Equality of operators

Shyan

Imagine we have two operators A and B on a complex hilbert space H such that:
[itex]
[A,B] \psi = (AB-BA) \psi=c \psi \ \ \ \ \psi \epsilon H \mbox{ and } c \epsilon C
[/itex]
Then can we say that [A,B] is the same as cI when I is the identity operator?Why?

Thanks

micromass

Let [itex]T,S:H\rightarrow H[/itex] (if you're working with unbounded operators then things change). By definition, we have

[tex]T=S[/tex]

if and only if

[tex]T\psi = S\psi[/tex]

for all [itex]\psi\in H[/itex].

So yes, in that case we can say [itex][A,B]=cI[/itex].

Shyan

So if we have unbounded operators,we should deal with the domains too?
Let D(I)=H and let one of A and B be unbounded.
What you tell now?
Thanks

Fredrik

@micromass: Shyan's questions are motivated by this thread, where there's some discussion about what's wrong with calculations like this one:
I don't understand the issues well enough (or just haven't thought it through enough) to write down a complete explanation of everything that's going on here, but it's clear that it has something to do with the domains of the operators.

micromass

I see. But in that case, [A,B] is only densely defined. So

[tex][A,B]\psi[/tex]

doesn't even make sense for all [itex]\psi \in H[/itex].

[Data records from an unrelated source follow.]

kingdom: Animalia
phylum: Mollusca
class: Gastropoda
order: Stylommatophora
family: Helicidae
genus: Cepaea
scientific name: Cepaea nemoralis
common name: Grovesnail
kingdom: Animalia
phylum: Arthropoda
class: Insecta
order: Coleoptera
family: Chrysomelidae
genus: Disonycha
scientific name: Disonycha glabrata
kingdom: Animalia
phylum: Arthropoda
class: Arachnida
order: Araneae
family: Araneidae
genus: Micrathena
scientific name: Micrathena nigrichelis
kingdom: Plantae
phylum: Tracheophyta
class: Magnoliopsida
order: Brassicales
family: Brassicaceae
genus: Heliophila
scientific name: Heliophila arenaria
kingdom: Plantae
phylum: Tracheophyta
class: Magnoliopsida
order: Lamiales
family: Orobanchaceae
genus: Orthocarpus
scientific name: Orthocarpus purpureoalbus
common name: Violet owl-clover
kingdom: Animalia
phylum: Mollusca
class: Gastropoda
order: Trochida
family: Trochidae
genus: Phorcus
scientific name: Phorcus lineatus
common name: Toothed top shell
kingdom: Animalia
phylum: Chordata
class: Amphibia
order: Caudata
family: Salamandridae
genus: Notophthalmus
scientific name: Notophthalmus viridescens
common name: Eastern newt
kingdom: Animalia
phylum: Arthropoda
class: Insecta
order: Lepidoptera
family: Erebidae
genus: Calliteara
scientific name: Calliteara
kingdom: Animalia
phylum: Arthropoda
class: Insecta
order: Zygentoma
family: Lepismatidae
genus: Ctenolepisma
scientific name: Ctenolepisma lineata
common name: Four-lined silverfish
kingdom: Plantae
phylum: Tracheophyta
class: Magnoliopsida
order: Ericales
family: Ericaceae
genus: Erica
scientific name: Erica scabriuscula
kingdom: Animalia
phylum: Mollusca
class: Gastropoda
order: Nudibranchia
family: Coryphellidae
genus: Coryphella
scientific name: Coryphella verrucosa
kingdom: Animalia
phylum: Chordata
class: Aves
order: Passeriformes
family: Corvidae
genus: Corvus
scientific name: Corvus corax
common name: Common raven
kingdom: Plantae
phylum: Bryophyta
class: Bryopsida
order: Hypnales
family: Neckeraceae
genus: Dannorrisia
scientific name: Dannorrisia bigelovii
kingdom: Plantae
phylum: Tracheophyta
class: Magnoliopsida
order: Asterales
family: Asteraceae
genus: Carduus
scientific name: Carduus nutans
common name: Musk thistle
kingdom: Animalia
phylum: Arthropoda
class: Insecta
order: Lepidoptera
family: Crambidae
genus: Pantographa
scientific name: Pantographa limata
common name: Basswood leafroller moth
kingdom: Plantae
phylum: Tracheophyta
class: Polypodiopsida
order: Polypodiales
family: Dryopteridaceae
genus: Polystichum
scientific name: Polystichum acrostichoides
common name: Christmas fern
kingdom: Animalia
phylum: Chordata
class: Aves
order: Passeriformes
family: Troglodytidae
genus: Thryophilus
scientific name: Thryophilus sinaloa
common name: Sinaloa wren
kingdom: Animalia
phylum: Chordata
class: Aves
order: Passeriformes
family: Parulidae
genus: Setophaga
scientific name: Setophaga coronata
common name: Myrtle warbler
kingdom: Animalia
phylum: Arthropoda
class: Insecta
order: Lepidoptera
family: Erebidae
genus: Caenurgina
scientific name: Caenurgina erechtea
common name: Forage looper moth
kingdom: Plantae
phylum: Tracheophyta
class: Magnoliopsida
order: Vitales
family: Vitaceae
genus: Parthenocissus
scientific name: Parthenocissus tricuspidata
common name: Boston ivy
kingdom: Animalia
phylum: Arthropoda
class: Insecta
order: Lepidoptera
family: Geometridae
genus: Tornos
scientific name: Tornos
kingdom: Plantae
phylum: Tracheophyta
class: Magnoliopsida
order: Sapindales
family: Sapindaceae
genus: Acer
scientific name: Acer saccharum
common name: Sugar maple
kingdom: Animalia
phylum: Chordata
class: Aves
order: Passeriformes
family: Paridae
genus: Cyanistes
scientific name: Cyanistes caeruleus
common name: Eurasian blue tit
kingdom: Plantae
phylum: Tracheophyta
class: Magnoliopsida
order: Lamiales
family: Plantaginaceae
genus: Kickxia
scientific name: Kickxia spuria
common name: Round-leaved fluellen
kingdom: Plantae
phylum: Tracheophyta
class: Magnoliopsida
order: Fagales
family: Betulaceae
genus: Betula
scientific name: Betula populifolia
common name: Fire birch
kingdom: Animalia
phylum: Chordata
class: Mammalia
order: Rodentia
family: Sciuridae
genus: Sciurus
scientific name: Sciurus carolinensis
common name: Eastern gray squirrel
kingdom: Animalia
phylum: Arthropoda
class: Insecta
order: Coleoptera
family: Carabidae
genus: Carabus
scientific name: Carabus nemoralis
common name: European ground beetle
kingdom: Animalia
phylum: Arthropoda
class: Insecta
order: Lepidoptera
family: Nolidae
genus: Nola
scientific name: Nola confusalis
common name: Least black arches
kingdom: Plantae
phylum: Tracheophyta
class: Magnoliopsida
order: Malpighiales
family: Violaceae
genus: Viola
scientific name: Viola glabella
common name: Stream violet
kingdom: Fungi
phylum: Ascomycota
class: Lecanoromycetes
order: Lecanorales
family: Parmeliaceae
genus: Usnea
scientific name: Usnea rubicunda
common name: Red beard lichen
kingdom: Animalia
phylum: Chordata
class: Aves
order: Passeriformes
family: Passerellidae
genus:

And since [itex]I[/itex] is everywhere defined, we can never have [itex][A,B]=cI[/itex]. We can only have [itex][A,B]\subset cI[/itex].

Shyan

Yes,But we can define an identity operator with the same domain as [A,B] and do the calculations.Or we can choose a vector from [A,B]'s domain.So what you say doesn't solve the problem.

P.S.
Ok guys,looks like here's going to be the same discussion as the topic related to that paradox,so I guess you guys may want to lock this one.

micromass

What problem??
It's probably not a good idea to have two threads on the same topic. So I'm going to lock this thread and ask that we discuss this further in the thread that Fredrik linked.